Umpires, Weber points out, are highly competitive professionals who have chosen work in a field in which disaster — as Don Denkinger discovered in the 1985 World Series — is always one play away. Years after he blew a bang-bang play at first base, Denkinger was still getting death threats, and Whitey Herzog, the aggrieved manager of the St. Louis Cardinals, presented him with a braille watch at a charity dinner.

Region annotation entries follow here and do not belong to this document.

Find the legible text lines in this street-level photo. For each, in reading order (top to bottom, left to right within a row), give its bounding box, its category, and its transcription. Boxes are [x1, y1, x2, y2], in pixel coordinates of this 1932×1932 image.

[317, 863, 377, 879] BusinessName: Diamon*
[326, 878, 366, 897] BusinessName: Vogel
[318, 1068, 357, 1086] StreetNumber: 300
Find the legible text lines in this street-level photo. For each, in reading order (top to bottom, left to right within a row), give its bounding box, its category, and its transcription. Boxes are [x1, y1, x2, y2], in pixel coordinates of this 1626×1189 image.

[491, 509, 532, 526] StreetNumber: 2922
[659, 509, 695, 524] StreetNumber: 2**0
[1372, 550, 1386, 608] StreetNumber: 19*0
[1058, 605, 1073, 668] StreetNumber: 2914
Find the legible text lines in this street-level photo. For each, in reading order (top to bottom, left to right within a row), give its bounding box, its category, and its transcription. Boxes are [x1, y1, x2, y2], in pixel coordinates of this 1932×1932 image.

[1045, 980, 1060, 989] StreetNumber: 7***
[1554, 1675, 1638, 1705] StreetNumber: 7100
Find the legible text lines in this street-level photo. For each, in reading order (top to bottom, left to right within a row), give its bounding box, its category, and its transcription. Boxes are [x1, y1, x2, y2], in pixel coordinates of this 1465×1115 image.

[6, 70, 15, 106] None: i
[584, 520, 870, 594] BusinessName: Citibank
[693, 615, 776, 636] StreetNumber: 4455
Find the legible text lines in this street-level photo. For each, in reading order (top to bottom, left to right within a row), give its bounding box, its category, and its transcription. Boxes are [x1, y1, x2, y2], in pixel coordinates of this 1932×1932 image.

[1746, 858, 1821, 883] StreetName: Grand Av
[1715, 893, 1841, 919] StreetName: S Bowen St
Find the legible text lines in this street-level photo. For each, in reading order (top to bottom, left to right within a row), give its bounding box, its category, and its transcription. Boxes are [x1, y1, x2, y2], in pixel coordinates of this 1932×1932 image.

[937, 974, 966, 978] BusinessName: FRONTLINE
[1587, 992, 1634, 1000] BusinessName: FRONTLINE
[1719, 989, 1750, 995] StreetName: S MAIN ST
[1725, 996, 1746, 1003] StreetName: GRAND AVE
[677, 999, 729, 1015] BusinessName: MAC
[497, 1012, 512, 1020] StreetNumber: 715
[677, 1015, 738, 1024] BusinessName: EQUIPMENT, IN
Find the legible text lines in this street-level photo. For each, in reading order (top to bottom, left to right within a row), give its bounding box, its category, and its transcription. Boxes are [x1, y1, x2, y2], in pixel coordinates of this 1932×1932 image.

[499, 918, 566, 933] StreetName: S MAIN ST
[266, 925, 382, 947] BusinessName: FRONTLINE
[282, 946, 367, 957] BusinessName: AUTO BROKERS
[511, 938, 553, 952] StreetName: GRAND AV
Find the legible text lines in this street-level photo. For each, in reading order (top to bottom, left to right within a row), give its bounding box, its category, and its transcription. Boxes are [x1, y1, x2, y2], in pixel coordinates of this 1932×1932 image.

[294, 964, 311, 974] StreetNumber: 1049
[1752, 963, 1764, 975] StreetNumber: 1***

In a fascinating examination of "ballish strikes and strikelike balls," Weber demonstrates that QuesTec, the system of cameras and computers that measures umpires' plate performances during regular season games, is scarcely the last word on the subject. Looking for "consistency" and "control," major leaguers want the strike zone "to be established early and remain unchanged for the duration of the game."

And the stars do get the benefit of the doubt. When young umpire Ted Barrett rang up Cal Ripken Jr. on a pitch on the outside corner, the Orioles legend looked back and said, "Oh, I highly doubt that."

Weber reminds us that because only a handful of slots are available, the pay is lousy and there's no real job security, few fathers light up cigars, point to their babies and say, "That kid is going to be a major league umpire." And yet, hundreds of 20- and 30-somethings are "fervid or foolish enough" to register each year for umpire school. As only a boy (or girl) of summer can understand, they're "chasin' the dream."